▶ **EXERCISE DETAILS**: Every line below that holds the string "Right" must be copied.
###
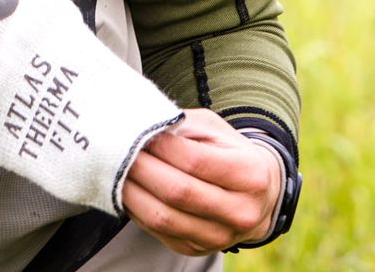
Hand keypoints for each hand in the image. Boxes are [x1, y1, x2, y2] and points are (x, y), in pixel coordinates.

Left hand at [120, 108, 286, 254]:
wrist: (256, 198)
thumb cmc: (230, 154)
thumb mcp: (215, 130)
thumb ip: (183, 126)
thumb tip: (143, 126)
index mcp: (250, 174)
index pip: (195, 160)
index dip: (161, 147)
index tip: (141, 134)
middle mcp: (240, 211)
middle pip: (177, 192)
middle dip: (141, 169)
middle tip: (120, 150)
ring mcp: (219, 236)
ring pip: (163, 218)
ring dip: (131, 192)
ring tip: (118, 171)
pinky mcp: (196, 250)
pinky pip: (157, 233)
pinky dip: (135, 211)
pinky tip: (127, 191)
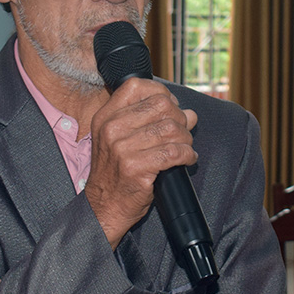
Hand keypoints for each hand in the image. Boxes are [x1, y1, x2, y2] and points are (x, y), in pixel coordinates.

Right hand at [84, 78, 198, 247]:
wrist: (104, 207)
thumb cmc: (116, 174)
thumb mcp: (122, 140)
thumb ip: (150, 122)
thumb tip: (189, 113)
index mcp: (106, 117)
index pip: (137, 86)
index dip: (161, 93)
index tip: (171, 107)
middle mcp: (111, 128)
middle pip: (161, 105)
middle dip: (179, 118)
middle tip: (181, 132)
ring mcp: (122, 148)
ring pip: (171, 129)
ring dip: (186, 139)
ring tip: (185, 148)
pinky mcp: (136, 167)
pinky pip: (174, 152)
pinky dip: (188, 155)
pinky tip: (187, 159)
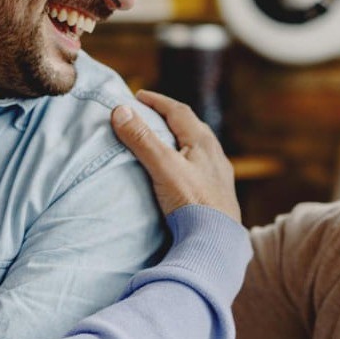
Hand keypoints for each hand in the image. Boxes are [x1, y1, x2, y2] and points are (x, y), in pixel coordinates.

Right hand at [110, 90, 240, 223]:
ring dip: (180, 139)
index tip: (138, 96)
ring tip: (164, 141)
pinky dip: (186, 160)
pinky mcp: (219, 195)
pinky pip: (201, 167)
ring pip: (198, 148)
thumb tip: (120, 110)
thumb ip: (142, 139)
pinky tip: (182, 173)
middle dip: (169, 117)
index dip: (158, 101)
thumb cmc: (192, 203)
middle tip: (150, 114)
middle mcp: (215, 155)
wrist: (217, 242)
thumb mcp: (163, 167)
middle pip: (191, 126)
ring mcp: (220, 176)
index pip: (178, 111)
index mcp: (203, 142)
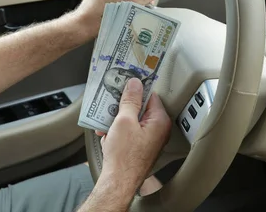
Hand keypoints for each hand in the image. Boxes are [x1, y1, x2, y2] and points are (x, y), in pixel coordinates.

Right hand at [97, 78, 171, 193]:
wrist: (118, 182)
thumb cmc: (124, 157)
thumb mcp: (124, 121)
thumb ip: (130, 100)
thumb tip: (135, 84)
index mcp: (160, 121)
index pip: (150, 95)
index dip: (136, 89)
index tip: (125, 83)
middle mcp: (158, 130)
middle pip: (140, 107)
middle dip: (123, 107)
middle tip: (111, 104)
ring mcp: (149, 139)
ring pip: (133, 120)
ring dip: (117, 119)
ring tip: (105, 123)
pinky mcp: (140, 147)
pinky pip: (130, 132)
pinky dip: (118, 131)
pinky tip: (107, 134)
###
▶ **RESULT FOR THIS TASK**:
Right hand at [84, 78, 198, 247]:
Right hand at [110, 90, 240, 223]:
Right hand at [97, 78, 171, 193]:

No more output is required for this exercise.